What to produce:
Write out the full listing again. Make no alterations.

Information given:
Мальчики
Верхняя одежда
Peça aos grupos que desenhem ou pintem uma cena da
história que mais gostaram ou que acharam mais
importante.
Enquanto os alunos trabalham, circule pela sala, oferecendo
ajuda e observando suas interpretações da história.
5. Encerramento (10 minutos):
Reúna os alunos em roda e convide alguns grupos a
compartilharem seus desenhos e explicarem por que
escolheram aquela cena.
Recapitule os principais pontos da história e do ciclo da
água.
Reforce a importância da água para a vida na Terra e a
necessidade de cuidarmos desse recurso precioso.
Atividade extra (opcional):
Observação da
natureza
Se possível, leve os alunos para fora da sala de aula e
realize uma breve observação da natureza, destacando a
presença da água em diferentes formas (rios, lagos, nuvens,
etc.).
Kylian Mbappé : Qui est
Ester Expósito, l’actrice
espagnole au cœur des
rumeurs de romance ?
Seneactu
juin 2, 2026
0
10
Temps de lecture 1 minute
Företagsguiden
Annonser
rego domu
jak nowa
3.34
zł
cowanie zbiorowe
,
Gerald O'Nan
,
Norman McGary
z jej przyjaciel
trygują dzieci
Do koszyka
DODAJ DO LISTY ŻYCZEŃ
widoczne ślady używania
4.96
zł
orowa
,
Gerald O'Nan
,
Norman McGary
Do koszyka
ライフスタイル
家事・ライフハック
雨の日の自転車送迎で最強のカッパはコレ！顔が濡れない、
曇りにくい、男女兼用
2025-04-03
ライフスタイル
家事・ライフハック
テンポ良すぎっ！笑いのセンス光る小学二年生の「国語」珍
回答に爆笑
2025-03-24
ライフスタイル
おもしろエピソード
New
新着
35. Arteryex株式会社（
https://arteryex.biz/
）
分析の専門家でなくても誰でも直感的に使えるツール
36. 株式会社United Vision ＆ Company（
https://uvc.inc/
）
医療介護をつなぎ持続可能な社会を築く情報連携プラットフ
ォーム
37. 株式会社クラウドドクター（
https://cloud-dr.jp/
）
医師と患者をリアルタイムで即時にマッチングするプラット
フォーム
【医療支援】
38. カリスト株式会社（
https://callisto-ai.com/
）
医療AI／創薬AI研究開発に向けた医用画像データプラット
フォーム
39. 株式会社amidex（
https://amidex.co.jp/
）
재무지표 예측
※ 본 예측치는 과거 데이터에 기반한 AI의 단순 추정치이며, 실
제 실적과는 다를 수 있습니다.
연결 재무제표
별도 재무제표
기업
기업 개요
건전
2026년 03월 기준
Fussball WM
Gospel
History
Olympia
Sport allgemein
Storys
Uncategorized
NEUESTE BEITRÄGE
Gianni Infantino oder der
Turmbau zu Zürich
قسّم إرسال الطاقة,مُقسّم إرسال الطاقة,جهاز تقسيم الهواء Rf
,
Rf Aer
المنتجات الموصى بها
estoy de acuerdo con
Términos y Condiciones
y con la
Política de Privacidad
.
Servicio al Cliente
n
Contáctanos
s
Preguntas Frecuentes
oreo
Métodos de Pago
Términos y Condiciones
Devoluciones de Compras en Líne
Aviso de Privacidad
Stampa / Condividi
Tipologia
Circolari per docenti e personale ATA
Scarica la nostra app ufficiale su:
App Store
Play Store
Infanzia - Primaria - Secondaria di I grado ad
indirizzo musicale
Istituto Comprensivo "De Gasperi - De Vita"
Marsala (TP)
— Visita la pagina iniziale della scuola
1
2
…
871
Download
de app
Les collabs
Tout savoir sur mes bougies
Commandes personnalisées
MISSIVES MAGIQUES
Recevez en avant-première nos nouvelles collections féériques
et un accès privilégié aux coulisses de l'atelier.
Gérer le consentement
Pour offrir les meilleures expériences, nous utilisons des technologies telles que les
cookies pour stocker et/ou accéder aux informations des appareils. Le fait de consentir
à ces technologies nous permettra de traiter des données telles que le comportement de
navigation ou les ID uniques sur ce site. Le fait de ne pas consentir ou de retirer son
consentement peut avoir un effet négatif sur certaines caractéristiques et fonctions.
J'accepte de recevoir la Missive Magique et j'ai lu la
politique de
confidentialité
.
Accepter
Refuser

Expected output:
Мальчики
Верхняя одежда
Peça aos grupos que desenhem ou pintem uma cena da
história que mais gostaram ou que acharam mais
importante.
Enquanto os alunos trabalham, circule pela sala, oferecendo
ajuda e observando suas interpretações da história.
5. Encerramento (10 minutos):
Reúna os alunos em roda e convide alguns grupos a
compartilharem seus desenhos e explicarem por que
escolheram aquela cena.
Recapitule os principais pontos da história e do ciclo da
água.
Reforce a importância da água para a vida na Terra e a
necessidade de cuidarmos desse recurso precioso.
Atividade extra (opcional):
Observação da
natureza
Se possível, leve os alunos para fora da sala de aula e
realize uma breve observação da natureza, destacando a
presença da água em diferentes formas (rios, lagos, nuvens,
etc.).
Kylian Mbappé : Qui est
Ester Expósito, l’actrice
espagnole au cœur des
rumeurs de romance ?
Seneactu
juin 2, 2026
0
10
Temps de lecture 1 minute
Företagsguiden
Annonser
rego domu
jak nowa
3.34
zł
cowanie zbiorowe
,
Gerald O'Nan
,
Norman McGary
z jej przyjaciel
trygują dzieci
Do koszyka
DODAJ DO LISTY ŻYCZEŃ
widoczne ślady używania
4.96
zł
orowa
,
Gerald O'Nan
,
Norman McGary
Do koszyka
ライフスタイル
家事・ライフハック
雨の日の自転車送迎で最強のカッパはコレ！顔が濡れない、
曇りにくい、男女兼用
2025-04-03
ライフスタイル
家事・ライフハック
テンポ良すぎっ！笑いのセンス光る小学二年生の「国語」珍
回答に爆笑
2025-03-24
ライフスタイル
おもしろエピソード
New
新着
35. Arteryex株式会社（
https://arteryex.biz/
）
分析の専門家でなくても誰でも直感的に使えるツール
36. 株式会社United Vision ＆ Company（
https://uvc.inc/
）
医療介護をつなぎ持続可能な社会を築く情報連携プラットフ
ォーム
37. 株式会社クラウドドクター（
https://cloud-dr.jp/
）
医師と患者をリアルタイムで即時にマッチングするプラット
フォーム
【医療支援】
38. カリスト株式会社（
https://callisto-ai.com/
）
医療AI／創薬AI研究開発に向けた医用画像データプラット
フォーム
39. 株式会社amidex（
https://amidex.co.jp/
）
재무지표 예측
※ 본 예측치는 과거 데이터에 기반한 AI의 단순 추정치이며, 실
제 실적과는 다를 수 있습니다.
연결 재무제표
별도 재무제표
기업
기업 개요
건전
2026년 03월 기준
Fussball WM
Gospel
History
Olympia
Sport allgemein
Storys
Uncategorized
NEUESTE BEITRÄGE
Gianni Infantino oder der
Turmbau zu Zürich
قسّم إرسال الطاقة,مُقسّم إرسال الطاقة,جهاز تقسيم الهواء Rf
,
Rf Aer
المنتجات الموصى بها
estoy de acuerdo con
Términos y Condiciones
y con la
Política de Privacidad
.
Servicio al Cliente
n
Contáctanos
s
Preguntas Frecuentes
oreo
Métodos de Pago
Términos y Condiciones
Devoluciones de Compras en Líne
Aviso de Privacidad
Stampa / Condividi
Tipologia
Circolari per docenti e personale ATA
Scarica la nostra app ufficiale su:
App Store
Play Store
Infanzia - Primaria - Secondaria di I grado ad
indirizzo musicale
Istituto Comprensivo "De Gasperi - De Vita"
Marsala (TP)
— Visita la pagina iniziale della scuola
1
2
…
871
Download
de app
Les collabs
Tout savoir sur mes bougies
Commandes personnalisées
MISSIVES MAGIQUES
Recevez en avant-première nos nouvelles collections féériques
et un accès privilégié aux coulisses de l'atelier.
Gérer le consentement
Pour offrir les meilleures expériences, nous utilisons des technologies telles que les
cookies pour stocker et/ou accéder aux informations des appareils. Le fait de consentir
à ces technologies nous permettra de traiter des données telles que le comportement de
navigation ou les ID uniques sur ce site. Le fait de ne pas consentir ou de retirer son
consentement peut avoir un effet négatif sur certaines caractéristiques et fonctions.
J'accepte de recevoir la Missive Magique et j'ai lu la
politique de
confidentialité
.
Accepter
Refuser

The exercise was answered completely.